Luís Roberto Barroso – Em seu voto, em maio do ano passado, o ministro Luís Roberto Barroso disse que a atual regra leva muitos processos à prescrição – quando a demora no julgamento extingue a punição – porque cada vez que um político muda de cargo, o processo migra de tribunal, atrasando sua conclusão. “A prática atual não realiza adequadamente princípios constitucionais estruturantes, como igualdade e república, por impedir, em grande número de casos, a responsabilização de agentes públicos por crimes de naturezas diversas. Além disso, a falta de efetividade mínima do sistema penal, nesses casos, frustra valores constitucionais importantes, como a probidade e a moralidade administrativa”, disse no voto.

Alexandre de Moraes – Em novembro, quando o julgamento foi retomado, Alexandre de Moraes, primeiro a votar na sessão, reconheceu a “disfuncionalidade” da atual regra, por gerar um “sobe e desce” de processos pelas sucessivas mudanças de instâncias, levando ao risco da prescrição. O ministro defendeu que permaneçam no STF somente os processos sobre crimes cometidos durante o mandato, mesmo que não tenham relação com o cargo. Para ele, uma restrição mais abrangente, como propôs Barroso, dependeria de uma alteração na Constituição pelo Congresso. “O juízo natural dos congressistas que pratiquem infrações penais comuns – todos os tipos de infração independentemente de estarem ou não ligadas à função –, é o Supremo Tribunal Federal […] A finalidade protetiva do foro é possibilitar que do momento em que eles foram diplomados até o momento em que acabou o mandato, eles não sofram perseguições”, disse.
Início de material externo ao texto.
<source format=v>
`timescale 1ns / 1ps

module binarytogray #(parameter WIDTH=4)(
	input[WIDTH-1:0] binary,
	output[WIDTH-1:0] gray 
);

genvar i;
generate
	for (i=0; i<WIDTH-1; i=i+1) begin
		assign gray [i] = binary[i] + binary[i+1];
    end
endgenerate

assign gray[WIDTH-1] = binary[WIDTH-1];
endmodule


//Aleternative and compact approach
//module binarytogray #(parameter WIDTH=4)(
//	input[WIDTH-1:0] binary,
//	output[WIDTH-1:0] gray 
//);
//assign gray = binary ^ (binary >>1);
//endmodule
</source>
Luiz Fux – Acompanhou a proposta de Barroso, para tirar do STF também ações sobre delitos cometidos durante o mandato, mas sem relação com o cargo. “Ora o candidato exerce um cargo, ora exerce outro. Quando o processo baixa, ele não anda. Se ele baixa e não anda, quando ele voltar já está prescrito. Então é preciso que efetivamente que ele tenha um juízo próprio e que o Supremo seja reservado somente para os ilícitos praticados no cargo e em razão dele”, afirmou.
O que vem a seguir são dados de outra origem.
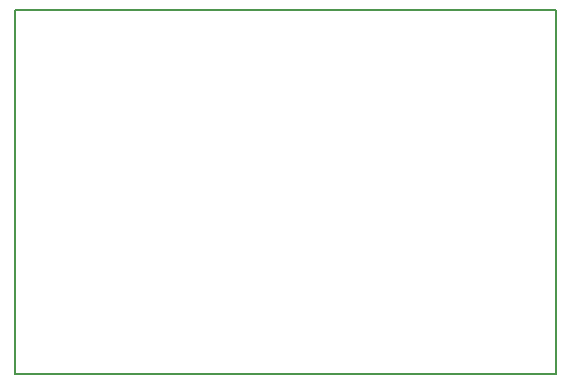
<source format=gm1>
G04 MADE WITH FRITZING*
G04 WWW.FRITZING.ORG*
G04 DOUBLE SIDED*
G04 HOLES PLATED*
G04 CONTOUR ON CENTER OF CONTOUR VECTOR*
%ASAXBY*%
%FSLAX23Y23*%
%MOIN*%
%OFA0B0*%
%SFA1.0B1.0*%
%ADD10R,1.811020X1.220470*%
%ADD11C,0.008000*%
%ADD10C,0.008*%
%LNCONTOUR*%
G90*
G70*
G54D10*
G54D11*
X4Y1216D02*
X1807Y1216D01*
X1807Y4D01*
X4Y4D01*
X4Y1216D01*
D02*
G04 End of contour*
M02*
</source>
Edson Fachin – Relator dos processos da Operação Lava Jato, Edson Fachin argumentou que o foro privilegiado deve valer para atos ligados ao mandato parlamentar, que se destina à elaboração de leis, fiscalização dos outros poderes e debate de ideais. “O próprio Supremo Tribunal Federal tem admitido que a regra de imunidade não é absoluta devendo relacionar-se ao estrito desempenho das funções típicas do Congresso Nacional”, afirmou.
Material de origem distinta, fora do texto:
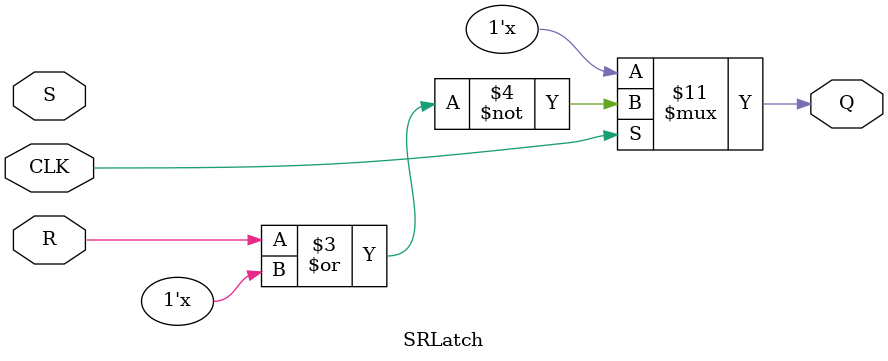
<source format=v>
module SRLatch(S, CLK, R, Q);
	input S, CLK, R;
	output reg Q;
	
	reg notQ;
	
	always @(*) 
	begin
		if (CLK == 1'b1) 
		begin
			Q  =  ~(R | notQ); 
			notQ =  ~(S | Q); 
		end
	end
endmodule
</source>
Celso de Mello – Mais antigo integrante do STF, Celso de Mello também defendeu a restrição, argumentando que os juízes de primeira instância são capazes de julgar deputados e senadores. “Eu pessoalmente atuei durante 20 anos como membro do ministério Público perante magistrados de primeira instância e posso atestar a seriedade, a responsabilidade, a independência com que esses agentes públicos atuam”, disse.

Cármen Lúcia – A presidente da Corte, Cármen Lúcia, que votou em junho pela restrição do foro, criticou “manobras” que políticos fazem para mudar de tribunal. “Nós chegamos aqui à situação em que um deputado renunciou para que nós não pudéssemos julgar, mas não dá mais para o Supremo ficar permitindo manobra que impeça que o julgamento aconteça. Eu, como cidadã me sinto e todo brasileiro se sente numa sociedade em que impunidade prevalece em razão de situações como essa”, disse.

Marco Aurélio Mello – Ainda em junho, Marco Aurélio Mello também defendeu o foro só para crimes ligados ao cargo. “Se digo que a competência é funcional, a fixação, sob o ângulo definitivo, ocorre considerado o cargo ocupado quando da prática delituosa, quando do crime, e aí, evidentemente, há de haver o nexo de causalidade, consideradas as atribuições do cargo e o desvio verificado”, afirmou.

Rosa Weber – A ministra defendeu o mesmo critério, lembrando que o foro foi se ampliando a cada nova Constituição. “O instituto do foro especial, pelo qual não tenho a menor simpatia, mas que se encontra albergado na nossa Constituição, só encontra razão de ser na proteção à dignidade do cargo, e não à pessoa que o titulariza”, disse.